Le commissariat central de la police de Kankan a réussi un coup de filet le weekend dernier. Une descente opérée au quartier Gare, plus précisément à Harlem, dans la nuit du samedi 23 au dimanche 24 février 2019, a permis de mettre le grappin sur des présumés détenteurs de chanvre indien, rapporte le correspondant de Guineematin.com basé dans la préfecture.

C’est ce mardi, 26 février 2019, que les deux individus interpellés, en possession de 12 kilogrammes de chanvre indien, ont été présentés aux médias dans les locaux de la police. Il s’agit d’un homme et d’une femme, mis aux arrêts à Harlem, un coin réputé chaud de la commune urbaine de Kankan.

Le commissaire centrale de la police de Kankan, Abdoulaye Sanoh, a expliqué aux médias ce qui s’est passé. « Vous voyez comment notre ville est polluée ? Ce vendeur de drogue, c’est Sékouba Traoré, qui est un grand dealeur de drogue à Harlem, dans le quartier Gare. Je vous avais promis que nous allions tout faire pour mettre fin à la délinquance, pour que la cité puisse vivre en paix. Donc, c’est les opérations qui commencent. Ce sont ces gens qui sèment la panique dans la cité, parce que tous les bandits vont se ravitailler chez lui. Et, quand on fini de prendre la drogue, on ne pense pas à une bonne chose. J’ai déjà le dossier, après votre passage, ces prévenus seront présentés au procureur », a-t-il dit.
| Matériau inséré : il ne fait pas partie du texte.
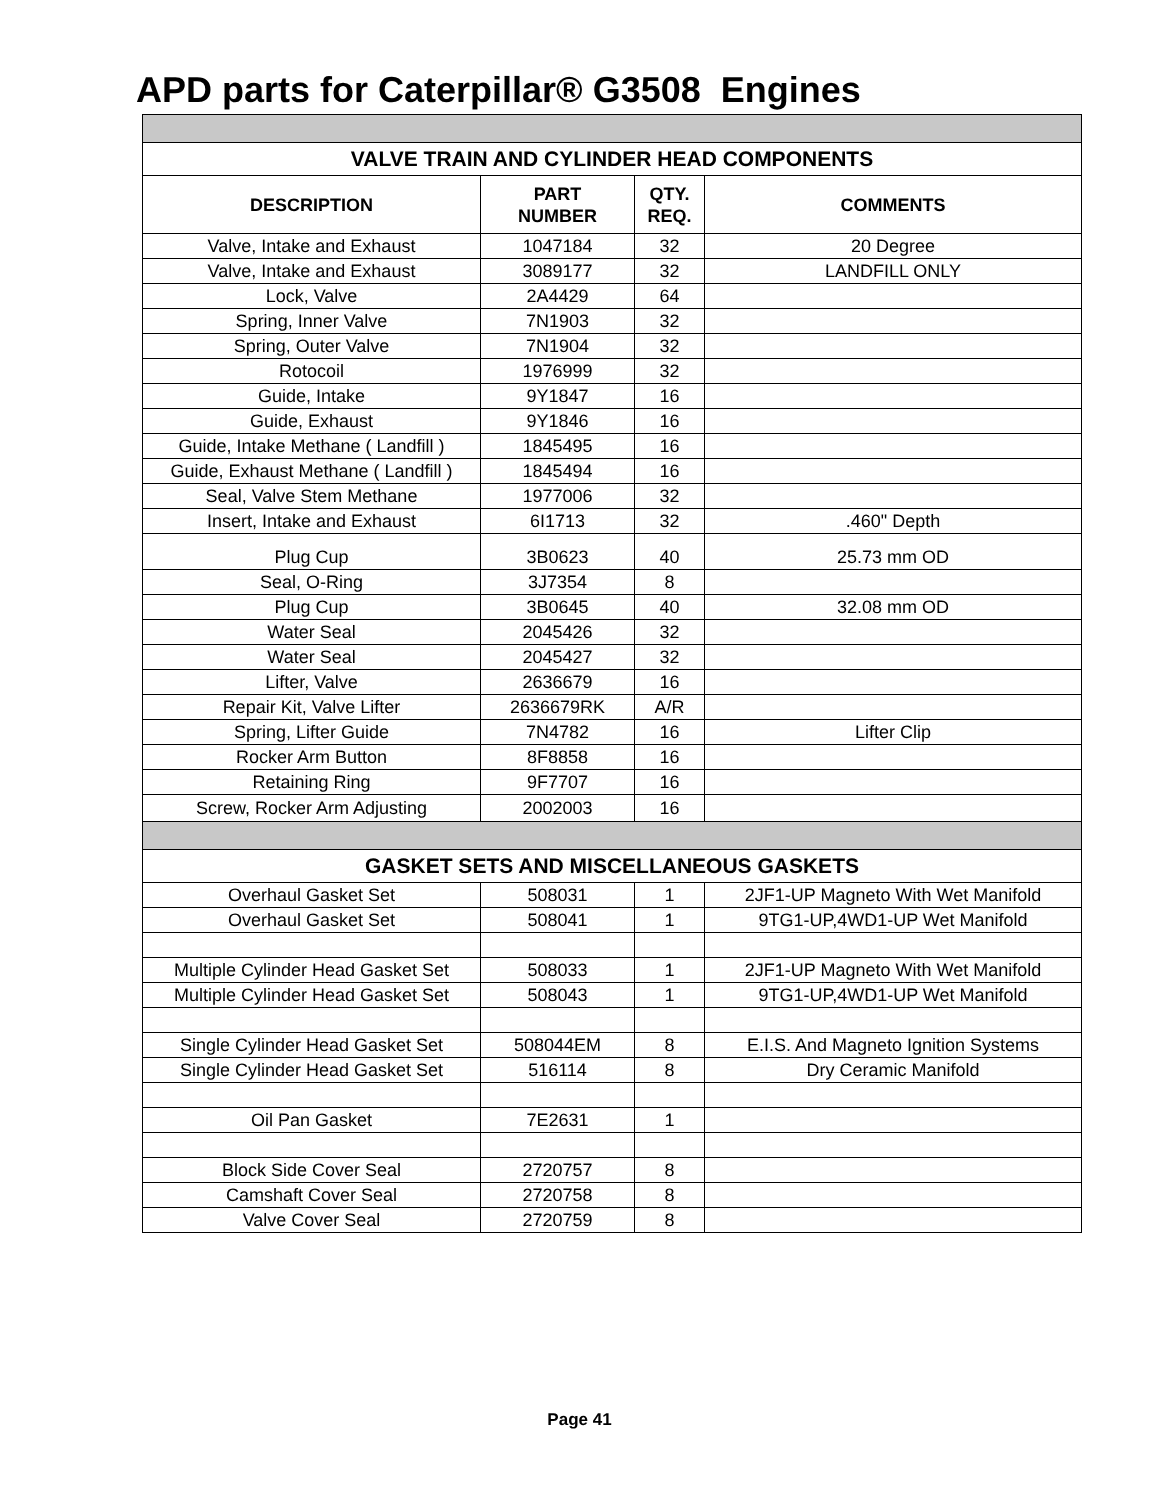APD parts for Caterpillar® G3508 Engines
| VALVE TRAIN AND CYLINDER HEAD COMPONENTS | | | |
| --- | --- | --- | --- |
| DESCRIPTION | PART NUMBER | QTY. REQ. | COMMENTS |
| Valve, Intake and Exhaust | 1047184 | 32 | 20 Degree |
| Valve, Intake and Exhaust | 3089177 | 32 | LANDFILL ONLY |
| Lock, Valve | 2A4429 | 64 | |
| Spring, Inner Valve | 7N1903 | 32 | |
| Spring, Outer Valve | 7N1904 | 32 | |
| Rotocoil | 1976999 | 32 | |
| Guide, Intake | 9Y1847 | 16 | |
| Guide, Exhaust | 9Y1846 | 16 | |
| Guide, Intake Methane ( Landfill ) | 1845495 | 16 | |
| Guide, Exhaust Methane ( Landfill ) | 1845494 | 16 | |
| Seal, Valve Stem Methane | 1977006 | 32 | |
| Insert, Intake and Exhaust | 6I1713 | 32 | .460" Depth |
| Plug Cup | 3B0623 | 40 | 25.73 mm OD |
| Seal, O-Ring | 3J7354 | 8 | |
| Plug Cup | 3B0645 | 40 | 32.08 mm OD |
| Water Seal | 2045426 | 32 | |
| Water Seal | 2045427 | 32 | |
| Lifter, Valve | 2636679 | 16 | |
| Repair Kit, Valve Lifter | 2636679RK | A/R | |
| Spring, Lifter Guide | 7N4782 | 16 | Lifter Clip |
| Rocker Arm Button | 8F8858 | 16 | |
| Retaining Ring | 9F7707 | 16 | |
| Screw, Rocker Arm Adjusting | 2002003 | 16 | |
| GASKET SETS AND MISCELLANEOUS GASKETS | | | |
| Overhaul Gasket Set | 508031 | 1 | 2JF1-UP Magneto With Wet Manifold |
| Overhaul Gasket Set | 508041 | 1 | 9TG1-UP,4WD1-UP Wet Manifold |
| Multiple Cylinder Head Gasket Set | 508033 | 1 | 2JF1-UP Magneto With Wet Manifold |
| Multiple Cylinder Head Gasket Set | 508043 | 1 | 9TG1-UP,4WD1-UP Wet Manifold |
| Single Cylinder Head Gasket Set | 508044EM | 8 | E.I.S. And Magneto Ignition Systems |
| Single Cylinder Head Gasket Set | 516114 | 8 | Dry Ceramic Manifold |
| Oil Pan Gasket | 7E2631 | 1 | |
| Block Side Cover Seal | 2720757 | 8 | |
| Camshaft Cover Seal | 2720758 | 8 | |
| Valve Cover Seal | 2720759 | 8 | |
Page 41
Le principal mis en cause, Sékouba Traoré, reconnait être le propriétaire et vendeur de cette quantité de drogue. Mais, il soutient que sa présumée complice, Maimouna Conté, est innocente. « Je suis là parce que les agents de la police sont allés nous arrêter la nuit du samedi dernier. Ma petite copine dormait même. Moi, je suis vendeur et consommateur. Mais, elle n’a rien à voir dans ça. Elle ne savait même pas que cette quantité se trouvait dans la chambre », soutient-il.

Une brèche dans laquelle va s’engouffrer Maimouna Conté. « Sékouba Traoré est mon copain depuis 8 ans maintenant. Mais, je ne connais rien dans cette histoire de drogue. Le samedi passé, à 23 h, on était dans la chambre avec les petits, les policiers nous ont trouvés et ils nous ont pris. Je sais quand même que mon copain vend de la drogue, mais je ne savais pas que la drogue était dans la chambre ce jour-là. Moi, je fume de la cigarette, mais pas du chanvre indien », a dit la jeune femme.

La vente et la consommation de stupéfiant gangrènent la cité de Kankan, réputée pourtant religieuse. A noter que la criminalité et le grand banditisme y ont refait surface depuis quelques temps. Le nouveau commissaire central de la police, qui a pris fonction au mois de décembre 2018, avait promis d’éradiquer ces maux. La bataille est désormais engagée.